** Opening Input records block **

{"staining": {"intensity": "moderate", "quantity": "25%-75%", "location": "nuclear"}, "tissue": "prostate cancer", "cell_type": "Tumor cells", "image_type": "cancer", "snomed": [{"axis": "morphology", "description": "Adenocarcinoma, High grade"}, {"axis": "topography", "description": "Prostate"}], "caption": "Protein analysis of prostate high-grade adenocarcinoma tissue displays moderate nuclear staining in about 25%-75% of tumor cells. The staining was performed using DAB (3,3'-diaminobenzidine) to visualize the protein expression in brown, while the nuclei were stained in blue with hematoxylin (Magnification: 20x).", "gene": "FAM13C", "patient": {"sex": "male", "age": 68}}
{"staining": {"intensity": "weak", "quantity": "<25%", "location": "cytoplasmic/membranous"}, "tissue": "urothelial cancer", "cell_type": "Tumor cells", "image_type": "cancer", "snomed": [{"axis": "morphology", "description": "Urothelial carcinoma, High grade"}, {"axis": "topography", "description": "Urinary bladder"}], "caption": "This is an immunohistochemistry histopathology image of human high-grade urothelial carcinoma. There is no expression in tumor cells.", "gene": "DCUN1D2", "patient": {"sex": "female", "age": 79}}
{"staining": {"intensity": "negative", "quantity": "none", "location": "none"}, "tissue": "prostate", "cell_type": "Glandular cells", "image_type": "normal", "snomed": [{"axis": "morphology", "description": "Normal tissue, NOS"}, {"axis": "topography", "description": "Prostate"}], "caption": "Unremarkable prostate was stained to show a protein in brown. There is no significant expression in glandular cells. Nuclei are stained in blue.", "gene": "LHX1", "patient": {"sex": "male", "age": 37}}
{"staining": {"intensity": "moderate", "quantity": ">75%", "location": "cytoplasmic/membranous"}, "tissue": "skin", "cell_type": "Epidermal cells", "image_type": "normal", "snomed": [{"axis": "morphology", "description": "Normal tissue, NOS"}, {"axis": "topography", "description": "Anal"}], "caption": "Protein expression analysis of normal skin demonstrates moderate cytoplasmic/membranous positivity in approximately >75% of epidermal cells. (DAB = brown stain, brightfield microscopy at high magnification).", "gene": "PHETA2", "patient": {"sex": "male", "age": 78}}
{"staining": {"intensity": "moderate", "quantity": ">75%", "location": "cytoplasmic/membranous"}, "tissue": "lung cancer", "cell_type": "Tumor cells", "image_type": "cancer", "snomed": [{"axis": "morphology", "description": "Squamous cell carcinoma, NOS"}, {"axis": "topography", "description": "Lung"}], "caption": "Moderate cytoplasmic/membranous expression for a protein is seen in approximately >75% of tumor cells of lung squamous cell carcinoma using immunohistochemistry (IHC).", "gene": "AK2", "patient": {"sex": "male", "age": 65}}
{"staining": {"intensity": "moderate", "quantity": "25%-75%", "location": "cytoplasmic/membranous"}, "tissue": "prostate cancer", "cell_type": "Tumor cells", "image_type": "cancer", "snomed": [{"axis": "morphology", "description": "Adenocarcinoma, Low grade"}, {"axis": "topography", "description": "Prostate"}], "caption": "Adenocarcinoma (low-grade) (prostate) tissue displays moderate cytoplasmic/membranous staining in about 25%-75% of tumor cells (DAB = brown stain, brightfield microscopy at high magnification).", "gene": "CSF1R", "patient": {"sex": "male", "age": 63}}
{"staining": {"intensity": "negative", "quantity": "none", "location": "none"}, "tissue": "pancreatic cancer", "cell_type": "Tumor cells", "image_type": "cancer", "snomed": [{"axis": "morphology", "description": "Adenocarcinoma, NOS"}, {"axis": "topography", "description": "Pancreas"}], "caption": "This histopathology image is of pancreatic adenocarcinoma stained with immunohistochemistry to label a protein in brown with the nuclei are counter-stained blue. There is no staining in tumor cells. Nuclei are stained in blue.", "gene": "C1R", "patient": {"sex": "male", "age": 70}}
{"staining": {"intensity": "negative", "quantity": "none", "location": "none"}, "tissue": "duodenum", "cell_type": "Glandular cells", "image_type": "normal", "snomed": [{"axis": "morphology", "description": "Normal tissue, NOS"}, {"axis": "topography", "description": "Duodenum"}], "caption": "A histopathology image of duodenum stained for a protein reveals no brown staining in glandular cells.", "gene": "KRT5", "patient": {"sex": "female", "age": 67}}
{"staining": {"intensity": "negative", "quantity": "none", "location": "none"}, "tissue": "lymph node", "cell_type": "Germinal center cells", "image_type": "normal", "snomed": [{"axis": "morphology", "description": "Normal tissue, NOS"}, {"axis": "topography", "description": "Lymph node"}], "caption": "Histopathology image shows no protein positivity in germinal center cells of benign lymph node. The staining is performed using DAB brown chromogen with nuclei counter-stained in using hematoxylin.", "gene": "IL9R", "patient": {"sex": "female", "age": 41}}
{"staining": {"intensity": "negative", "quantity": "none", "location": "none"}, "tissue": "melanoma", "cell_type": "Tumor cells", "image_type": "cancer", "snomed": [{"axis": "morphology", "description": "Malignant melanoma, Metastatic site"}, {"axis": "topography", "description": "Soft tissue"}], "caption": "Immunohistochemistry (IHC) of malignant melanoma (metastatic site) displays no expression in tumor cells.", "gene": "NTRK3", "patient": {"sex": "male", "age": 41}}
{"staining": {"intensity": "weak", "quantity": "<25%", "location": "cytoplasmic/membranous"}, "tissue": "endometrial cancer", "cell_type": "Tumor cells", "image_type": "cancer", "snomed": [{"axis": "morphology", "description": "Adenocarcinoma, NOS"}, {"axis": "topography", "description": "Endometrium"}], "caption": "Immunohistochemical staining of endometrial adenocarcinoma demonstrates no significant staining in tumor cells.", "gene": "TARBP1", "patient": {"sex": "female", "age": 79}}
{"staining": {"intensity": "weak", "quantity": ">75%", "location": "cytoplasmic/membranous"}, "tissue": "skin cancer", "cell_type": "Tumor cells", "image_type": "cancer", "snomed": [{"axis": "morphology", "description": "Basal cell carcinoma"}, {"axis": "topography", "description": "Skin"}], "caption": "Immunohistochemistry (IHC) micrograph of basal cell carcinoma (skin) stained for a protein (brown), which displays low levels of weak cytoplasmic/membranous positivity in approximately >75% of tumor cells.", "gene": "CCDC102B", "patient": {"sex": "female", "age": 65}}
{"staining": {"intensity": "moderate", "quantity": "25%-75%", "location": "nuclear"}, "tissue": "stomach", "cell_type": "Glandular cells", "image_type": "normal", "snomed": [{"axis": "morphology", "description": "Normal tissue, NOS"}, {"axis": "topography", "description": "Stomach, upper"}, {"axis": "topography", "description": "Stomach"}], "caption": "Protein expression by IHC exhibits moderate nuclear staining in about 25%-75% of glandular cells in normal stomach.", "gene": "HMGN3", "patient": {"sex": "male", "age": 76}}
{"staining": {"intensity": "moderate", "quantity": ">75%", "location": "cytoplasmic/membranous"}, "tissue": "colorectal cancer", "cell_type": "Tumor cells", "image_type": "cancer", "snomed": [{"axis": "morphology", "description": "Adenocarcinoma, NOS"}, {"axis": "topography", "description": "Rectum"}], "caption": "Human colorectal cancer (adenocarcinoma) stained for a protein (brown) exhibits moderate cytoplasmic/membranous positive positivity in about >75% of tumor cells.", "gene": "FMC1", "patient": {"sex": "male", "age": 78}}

** Closing Input records block **

> **What the task asks**
Line by line, output the data precisely as shown above.

> **Answer space**
{"staining": {"intensity": "moderate", "quantity": "25%-75%", "location": "nuclear"}, "tissue": "prostate cancer", "cell_type": "Tumor cells", "image_type": "cancer", "snomed": [{"axis": "morphology", "description": "Adenocarcinoma, High grade"}, {"axis": "topography", "description": "Prostate"}], "caption": "Protein analysis of prostate high-grade adenocarcinoma tissue displays moderate nuclear staining in about 25%-75% of tumor cells. The staining was performed using DAB (3,3'-diaminobenzidine) to visualize the protein expression in brown, while the nuclei were stained in blue with hematoxylin (Magnification: 20x).", "gene": "FAM13C", "patient": {"sex": "male", "age": 68}}
{"staining": {"intensity": "weak", "quantity": "<25%", "location": "cytoplasmic/membranous"}, "tissue": "urothelial cancer", "cell_type": "Tumor cells", "image_type": "cancer", "snomed": [{"axis": "morphology", "description": "Urothelial carcinoma, High grade"}, {"axis": "topography", "description": "Urinary bladder"}], "caption": "This is an immunohistochemistry histopathology image of human high-grade urothelial carcinoma. There is no expression in tumor cells.", "gene": "DCUN1D2", "patient": {"sex": "female", "age": 79}}
{"staining": {"intensity": "negative", "quantity": "none", "location": "none"}, "tissue": "prostate", "cell_type": "Glandular cells", "image_type": "normal", "snomed": [{"axis": "morphology", "description": "Normal tissue, NOS"}, {"axis": "topography", "description": "Prostate"}], "caption": "Unremarkable prostate was stained to show a protein in brown. There is no significant expression in glandular cells. Nuclei are stained in blue.", "gene": "LHX1", "patient": {"sex": "male", "age": 37}}
{"staining": {"intensity": "moderate", "quantity": ">75%", "location": "cytoplasmic/membranous"}, "tissue": "skin", "cell_type": "Epidermal cells", "image_type": "normal", "snomed": [{"axis": "morphology", "description": "Normal tissue, NOS"}, {"axis": "topography", "description": "Anal"}], "caption": "Protein expression analysis of normal skin demonstrates moderate cytoplasmic/membranous positivity in approximately >75% of epidermal cells. (DAB = brown stain, brightfield microscopy at high magnification).", "gene": "PHETA2", "patient": {"sex": "male", "age": 78}}
{"staining": {"intensity": "moderate", "quantity": ">75%", "location": "cytoplasmic/membranous"}, "tissue": "lung cancer", "cell_type": "Tumor cells", "image_type": "cancer", "snomed": [{"axis": "morphology", "description": "Squamous cell carcinoma, NOS"}, {"axis": "topography", "description": "Lung"}], "caption": "Moderate cytoplasmic/membranous expression for a protein is seen in approximately >75% of tumor cells of lung squamous cell carcinoma using immunohistochemistry (IHC).", "gene": "AK2", "patient": {"sex": "male", "age": 65}}
{"staining": {"intensity": "moderate", "quantity": "25%-75%", "location": "cytoplasmic/membranous"}, "tissue": "prostate cancer", "cell_type": "Tumor cells", "image_type": "cancer", "snomed": [{"axis": "morphology", "description": "Adenocarcinoma, Low grade"}, {"axis": "topography", "description": "Prostate"}], "caption": "Adenocarcinoma (low-grade) (prostate) tissue displays moderate cytoplasmic/membranous staining in about 25%-75% of tumor cells (DAB = brown stain, brightfield microscopy at high magnification).", "gene": "CSF1R", "patient": {"sex": "male", "age": 63}}
{"staining": {"intensity": "negative", "quantity": "none", "location": "none"}, "tissue": "pancreatic cancer", "cell_type": "Tumor cells", "image_type": "cancer", "snomed": [{"axis": "morphology", "description": "Adenocarcinoma, NOS"}, {"axis": "topography", "description": "Pancreas"}], "caption": "This histopathology image is of pancreatic adenocarcinoma stained with immunohistochemistry to label a protein in brown with the nuclei are counter-stained blue. There is no staining in tumor cells. Nuclei are stained in blue.", "gene": "C1R", "patient": {"sex": "male", "age": 70}}
{"staining": {"intensity": "negative", "quantity": "none", "location": "none"}, "tissue": "duodenum", "cell_type": "Glandular cells", "image_type": "normal", "snomed": [{"axis": "morphology", "description": "Normal tissue, NOS"}, {"axis": "topography", "description": "Duodenum"}], "caption": "A histopathology image of duodenum stained for a protein reveals no brown staining in glandular cells.", "gene": "KRT5", "patient": {"sex": "female", "age": 67}}
{"staining": {"intensity": "negative", "quantity": "none", "location": "none"}, "tissue": "lymph node", "cell_type": "Germinal center cells", "image_type": "normal", "snomed": [{"axis": "morphology", "description": "Normal tissue, NOS"}, {"axis": "topography", "description": "Lymph node"}], "caption": "Histopathology image shows no protein positivity in germinal center cells of benign lymph node. The staining is performed using DAB brown chromogen with nuclei counter-stained in using hematoxylin.", "gene": "IL9R", "patient": {"sex": "female", "age": 41}}
{"staining": {"intensity": "negative", "quantity": "none", "location": "none"}, "tissue": "melanoma", "cell_type": "Tumor cells", "image_type": "cancer", "snomed": [{"axis": "morphology", "description": "Malignant melanoma, Metastatic site"}, {"axis": "topography", "description": "Soft tissue"}], "caption": "Immunohistochemistry (IHC) of malignant melanoma (metastatic site) displays no expression in tumor cells.", "gene": "NTRK3", "patient": {"sex": "male", "age": 41}}
{"staining": {"intensity": "weak", "quantity": "<25%", "location": "cytoplasmic/membranous"}, "tissue": "endometrial cancer", "cell_type": "Tumor cells", "image_type": "cancer", "snomed": [{"axis": "morphology", "description": "Adenocarcinoma, NOS"}, {"axis": "topography", "description": "Endometrium"}], "caption": "Immunohistochemical staining of endometrial adenocarcinoma demonstrates no significant staining in tumor cells.", "gene": "TARBP1", "patient": {"sex": "female", "age": 79}}
{"staining": {"intensity": "weak", "quantity": ">75%", "location": "cytoplasmic/membranous"}, "tissue": "skin cancer", "cell_type": "Tumor cells", "image_type": "cancer", "snomed": [{"axis": "morphology", "description": "Basal cell carcinoma"}, {"axis": "topography", "description": "Skin"}], "caption": "Immunohistochemistry (IHC) micrograph of basal cell carcinoma (skin) stained for a protein (brown), which displays low levels of weak cytoplasmic/membranous positivity in approximately >75% of tumor cells.", "gene": "CCDC102B", "patient": {"sex": "female", "age": 65}}
{"staining": {"intensity": "moderate", "quantity": "25%-75%", "location": "nuclear"}, "tissue": "stomach", "cell_type": "Glandular cells", "image_type": "normal", "snomed": [{"axis": "morphology", "description": "Normal tissue, NOS"}, {"axis": "topography", "description": "Stomach, upper"}, {"axis": "topography", "description": "Stomach"}], "caption": "Protein expression by IHC exhibits moderate nuclear staining in about 25%-75% of glandular cells in normal stomach.", "gene": "HMGN3", "patient": {"sex": "male", "age": 76}}
{"staining": {"intensity": "moderate", "quantity": ">75%", "location": "cytoplasmic/membranous"}, "tissue": "colorectal cancer", "cell_type": "Tumor cells", "image_type": "cancer", "snomed": [{"axis": "morphology", "description": "Adenocarcinoma, NOS"}, {"axis": "topography", "description": "Rectum"}], "caption": "Human colorectal cancer (adenocarcinoma) stained for a protein (brown) exhibits moderate cytoplasmic/membranous positive positivity in about >75% of tumor cells.", "gene": "FMC1", "patient": {"sex": "male", "age": 78}}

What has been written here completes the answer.